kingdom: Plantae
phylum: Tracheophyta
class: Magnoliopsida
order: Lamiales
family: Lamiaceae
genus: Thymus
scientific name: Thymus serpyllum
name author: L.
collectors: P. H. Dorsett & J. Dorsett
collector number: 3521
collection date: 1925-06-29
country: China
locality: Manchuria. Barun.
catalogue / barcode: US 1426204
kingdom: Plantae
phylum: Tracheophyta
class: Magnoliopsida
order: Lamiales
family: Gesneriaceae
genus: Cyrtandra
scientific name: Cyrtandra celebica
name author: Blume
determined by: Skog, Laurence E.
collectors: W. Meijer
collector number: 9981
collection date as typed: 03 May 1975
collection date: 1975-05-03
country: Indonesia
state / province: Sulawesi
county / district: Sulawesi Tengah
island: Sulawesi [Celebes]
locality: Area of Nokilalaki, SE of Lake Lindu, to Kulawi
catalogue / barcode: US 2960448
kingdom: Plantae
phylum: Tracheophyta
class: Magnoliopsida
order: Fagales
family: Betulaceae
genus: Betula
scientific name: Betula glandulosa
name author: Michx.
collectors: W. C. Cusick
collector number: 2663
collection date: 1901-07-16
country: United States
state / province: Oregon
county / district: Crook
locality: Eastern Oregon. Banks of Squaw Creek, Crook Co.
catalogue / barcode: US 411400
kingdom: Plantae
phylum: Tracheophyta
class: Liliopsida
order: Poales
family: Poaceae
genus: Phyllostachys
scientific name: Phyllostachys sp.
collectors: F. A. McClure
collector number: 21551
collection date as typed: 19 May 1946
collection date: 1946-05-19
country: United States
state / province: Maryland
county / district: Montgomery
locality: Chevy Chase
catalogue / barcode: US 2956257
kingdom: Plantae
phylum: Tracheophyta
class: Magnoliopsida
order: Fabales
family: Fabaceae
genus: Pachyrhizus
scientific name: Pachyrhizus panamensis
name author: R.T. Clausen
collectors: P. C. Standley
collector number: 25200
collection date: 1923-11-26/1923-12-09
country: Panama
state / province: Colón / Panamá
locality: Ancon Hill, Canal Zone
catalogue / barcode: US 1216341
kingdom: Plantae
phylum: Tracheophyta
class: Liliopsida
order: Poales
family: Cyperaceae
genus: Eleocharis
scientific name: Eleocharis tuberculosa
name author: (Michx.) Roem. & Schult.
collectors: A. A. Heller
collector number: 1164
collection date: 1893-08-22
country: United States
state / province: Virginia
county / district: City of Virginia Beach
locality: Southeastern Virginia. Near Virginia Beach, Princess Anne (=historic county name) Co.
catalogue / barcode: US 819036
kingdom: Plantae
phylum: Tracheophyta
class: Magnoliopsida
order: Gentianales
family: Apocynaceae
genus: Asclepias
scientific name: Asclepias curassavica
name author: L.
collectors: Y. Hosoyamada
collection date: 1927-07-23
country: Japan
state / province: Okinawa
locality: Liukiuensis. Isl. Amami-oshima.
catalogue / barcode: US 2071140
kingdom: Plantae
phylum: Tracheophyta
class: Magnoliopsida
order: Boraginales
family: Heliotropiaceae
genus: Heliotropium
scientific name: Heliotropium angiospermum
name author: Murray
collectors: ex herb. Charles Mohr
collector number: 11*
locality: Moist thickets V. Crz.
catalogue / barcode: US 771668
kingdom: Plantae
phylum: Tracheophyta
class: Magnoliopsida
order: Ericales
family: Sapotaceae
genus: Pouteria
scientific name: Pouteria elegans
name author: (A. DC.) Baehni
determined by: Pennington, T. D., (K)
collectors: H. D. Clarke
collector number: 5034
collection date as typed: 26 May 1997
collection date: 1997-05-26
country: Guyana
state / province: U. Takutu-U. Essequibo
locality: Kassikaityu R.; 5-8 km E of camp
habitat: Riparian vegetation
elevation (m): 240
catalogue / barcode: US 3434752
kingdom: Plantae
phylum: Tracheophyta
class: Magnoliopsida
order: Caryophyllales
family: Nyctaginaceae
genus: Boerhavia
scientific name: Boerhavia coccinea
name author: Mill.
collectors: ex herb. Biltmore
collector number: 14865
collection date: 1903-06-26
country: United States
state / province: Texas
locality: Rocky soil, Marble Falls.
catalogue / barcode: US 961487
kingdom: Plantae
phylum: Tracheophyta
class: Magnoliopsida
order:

-------

## Challenge
Copy every line of the records above word for word, leaving each field and value unchanged.

## Answer for this exercise
kingdom: Plantae
phylum: Tracheophyta
class: Magnoliopsida
order: Lamiales
family: Lamiaceae
genus: Thymus
scientific name: Thymus serpyllum
name author: L.
collectors: P. H. Dorsett & J. Dorsett
collector number: 3521
collection date: 1925-06-29
country: China
locality: Manchuria. Barun.
catalogue / barcode: US 1426204
kingdom: Plantae
phylum: Tracheophyta
class: Magnoliopsida
order: Lamiales
family: Gesneriaceae
genus: Cyrtandra
scientific name: Cyrtandra celebica
name author: Blume
determined by: Skog, Laurence E.
collectors: W. Meijer
collector number: 9981
collection date as typed: 03 May 1975
collection date: 1975-05-03
country: Indonesia
state / province: Sulawesi
county / district: Sulawesi Tengah
island: Sulawesi [Celebes]
locality: Area of Nokilalaki, SE of Lake Lindu, to Kulawi
catalogue / barcode: US 2960448
kingdom: Plantae
phylum: Tracheophyta
class: Magnoliopsida
order: Fagales
family: Betulaceae
genus: Betula
scientific name: Betula glandulosa
name author: Michx.
collectors: W. C. Cusick
collector number: 2663
collection date: 1901-07-16
country: United States
state / province: Oregon
county / district: Crook
locality: Eastern Oregon. Banks of Squaw Creek, Crook Co.
catalogue / barcode: US 411400
kingdom: Plantae
phylum: Tracheophyta
class: Liliopsida
order: Poales
family: Poaceae
genus: Phyllostachys
scientific name: Phyllostachys sp.
collectors: F. A. McClure
collector number: 21551
collection date as typed: 19 May 1946
collection date: 1946-05-19
country: United States
state / province: Maryland
county / district: Montgomery
locality: Chevy Chase
catalogue / barcode: US 2956257
kingdom: Plantae
phylum: Tracheophyta
class: Magnoliopsida
order: Fabales
family: Fabaceae
genus: Pachyrhizus
scientific name: Pachyrhizus panamensis
name author: R.T. Clausen
collectors: P. C. Standley
collector number: 25200
collection date: 1923-11-26/1923-12-09
country: Panama
state / province: Colón / Panamá
locality: Ancon Hill, Canal Zone
catalogue / barcode: US 1216341
kingdom: Plantae
phylum: Tracheophyta
class: Liliopsida
order: Poales
family: Cyperaceae
genus: Eleocharis
scientific name: Eleocharis tuberculosa
name author: (Michx.) Roem. & Schult.
collectors: A. A. Heller
collector number: 1164
collection date: 1893-08-22
country: United States
state / province: Virginia
county / district: City of Virginia Beach
locality: Southeastern Virginia. Near Virginia Beach, Princess Anne (=historic county name) Co.
catalogue / barcode: US 819036
kingdom: Plantae
phylum: Tracheophyta
class: Magnoliopsida
order: Gentianales
family: Apocynaceae
genus: Asclepias
scientific name: Asclepias curassavica
name author: L.
collectors: Y. Hosoyamada
collection date: 1927-07-23
country: Japan
state / province: Okinawa
locality: Liukiuensis. Isl. Amami-oshima.
catalogue / barcode: US 2071140
kingdom: Plantae
phylum: Tracheophyta
class: Magnoliopsida
order: Boraginales
family: Heliotropiaceae
genus: Heliotropium
scientific name: Heliotropium angiospermum
name author: Murray
collectors: ex herb. Charles Mohr
collector number: 11*
locality: Moist thickets V. Crz.
catalogue / barcode: US 771668
kingdom: Plantae
phylum: Tracheophyta
class: Magnoliopsida
order: Ericales
family: Sapotaceae
genus: Pouteria
scientific name: Pouteria elegans
name author: (A. DC.) Baehni
determined by: Pennington, T. D., (K)
collectors: H. D. Clarke
collector number: 5034
collection date as typed: 26 May 1997
collection date: 1997-05-26
country: Guyana
state / province: U. Takutu-U. Essequibo
locality: Kassikaityu R.; 5-8 km E of camp
habitat: Riparian vegetation
elevation (m): 240
catalogue / barcode: US 3434752
kingdom: Plantae
phylum: Tracheophyta
class: Magnoliopsida
order: Caryophyllales
family: Nyctaginaceae
genus: Boerhavia
scientific name: Boerhavia coccinea
name author: Mill.
collectors: ex herb. Biltmore
collector number: 14865
collection date: 1903-06-26
country: United States
state / province: Texas
locality: Rocky soil, Marble Falls.
catalogue / barcode: US 961487
kingdom: Plantae
phylum: Tracheophyta
class: Magnoliopsida
order:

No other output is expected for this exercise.